Are you interested in robotics and AI? There are so many great learning resources online. Let me share the last 3 MOOCs (massive open online courses) I took recently and enjoyed a lot.
1. MITx 6.832x Underactuated Robotics by Prof. Russ Tedrake
In this excellent MITx online course, Prof. Tedrake introduces a novel view on robotics and control. Instead of focusing on controllability and feedback linearisation, he goes beyond the limits by embracing the fact that systems in movement are often not completely controllable, and still can be guided to move as desired.
Having forgotten most of my mechanical engineering classes, I found the quizzes and assignments quite involved, but also very rewarding when reaching the solution. Russ introduces Drake, a complete robotics framework written in Matlab and giving access to all concepts developed in the course.
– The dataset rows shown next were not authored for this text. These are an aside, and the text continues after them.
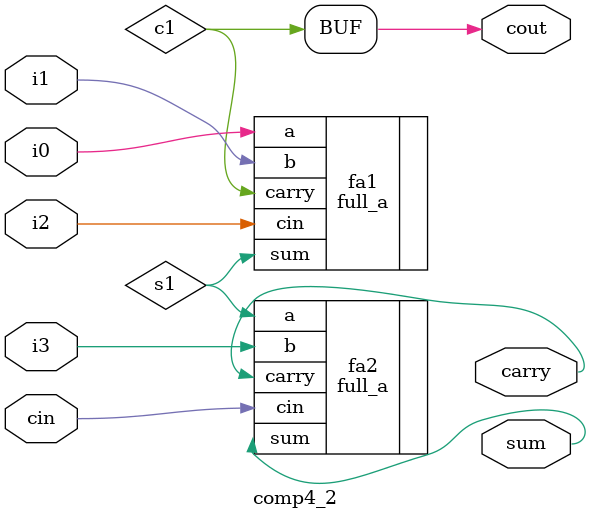
<source format=sv>
module comp4_2 (
    input  logic i0, i1, i2, i3, cin, 
    output logic sum, carry, cout     
);
    logic s1, c1;
    full_a fa1 (
        .a(i0), .b(i1), .cin(i2),
        .sum(s1), .carry(c1)
    );
    full_a fa2 (
        .a(s1), .b(i3), .cin(cin),
        .sum(sum), .carry(carry)
    );
    assign cout = c1;
endmodule


</source>
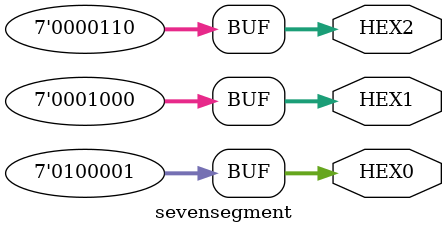
<source format=v>
module sevensegment(HEX0,HEX1,HEX2);
		output [6:0] HEX2, HEX1, HEX0;
		assign HEX0[0] = 1;
		assign HEX0[1] = 0;
		assign HEX0[2] = 0;
		assign HEX0[3] = 0;
		assign HEX0[4] = 0;
		assign HEX0[5] = 1;
		assign HEX0[6] = 0;
		assign HEX1 = 7'b0001000;
		assign HEX2 = 7'b0000110;
endmodule
		

</source>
Starting by (and constantly going back to) basic concepts such as the inverted pendulum or the double integrator, Prof. Tedrake takes his students through an exciting journey, giving the mathematical and numerical tools to solve real-world problems.
In this course, you will learn about walking, swimming, flying, juggling robots, and much more!
Thank you so much to Russ and his team for providing this awesome content.
2. Robotic Vision by Prof. Peter Corke
This course graciously offered by Prof. Corke at QUT (Queensland University of Technology, Brisbane) is following Introduction to Robotics, in which we built a robotic arm as part of the final project. In this course, Peter talks about the fascinating field of robotic vision, that is, how can a robot learn about the outside world, just by analysing images taken by one or more cameras.
Vision is a very fundamental sense that we, human beings take for granted, but which is very powerful, and at the same time, challenging to equip a robot with, considering the overwhelming quantity of data and the many transformations required for a robot (computer) to make sense of it.
Prof. Corke explains very gently all the theory behind vision, the process of image formation, the relationship between the 3D and 2D worlds, equips the students with powerful image analysis tools (through the Robotic Vision Matlab toolbox, implementing all algorithms explained in the course), and even introducing more advanced topics such as image servoing (i.e. how a robot can orient and control itself through vision).
The assignments are relatively easy, but still give good foundations to get started and build vision-enabled robots.
3. Introduction to Natural Language Processing by Prof. Dragomir R. Radev
This MIT course offered on Coursera is less about robotics, but nonetheless touching the very hot topics of natural language processing, at the era of Siri, Cortana and other language capable machines.
You will learn all methods of natural language processing, including parsing, stemming, part-of-speech tagging, word sense disambiguation, information extraction, clustering, etc. all the way to question-and-answer systems, sentiment analysis, text summarisation, and machine translation.
Prof. Radev obviously is passionated by languages and seems to know so many of them. He pronounces French and Japanese equally well (!) and draws all kinds of very interesting links between languages. He introduces many algorithms to make a computer capable of processing human language for a variety of purposes.
Quizzes help you keep in mind the important points from the lectures, and the 3 programming assignments are relatively involved. It certainly helps to know a bit of Python and be willing to spend time on really understanding the algorithms you are required to implement.
This lecture is a very good investment of your time if you are interested in NLP, and Drago is a pleasure to hear and learn from.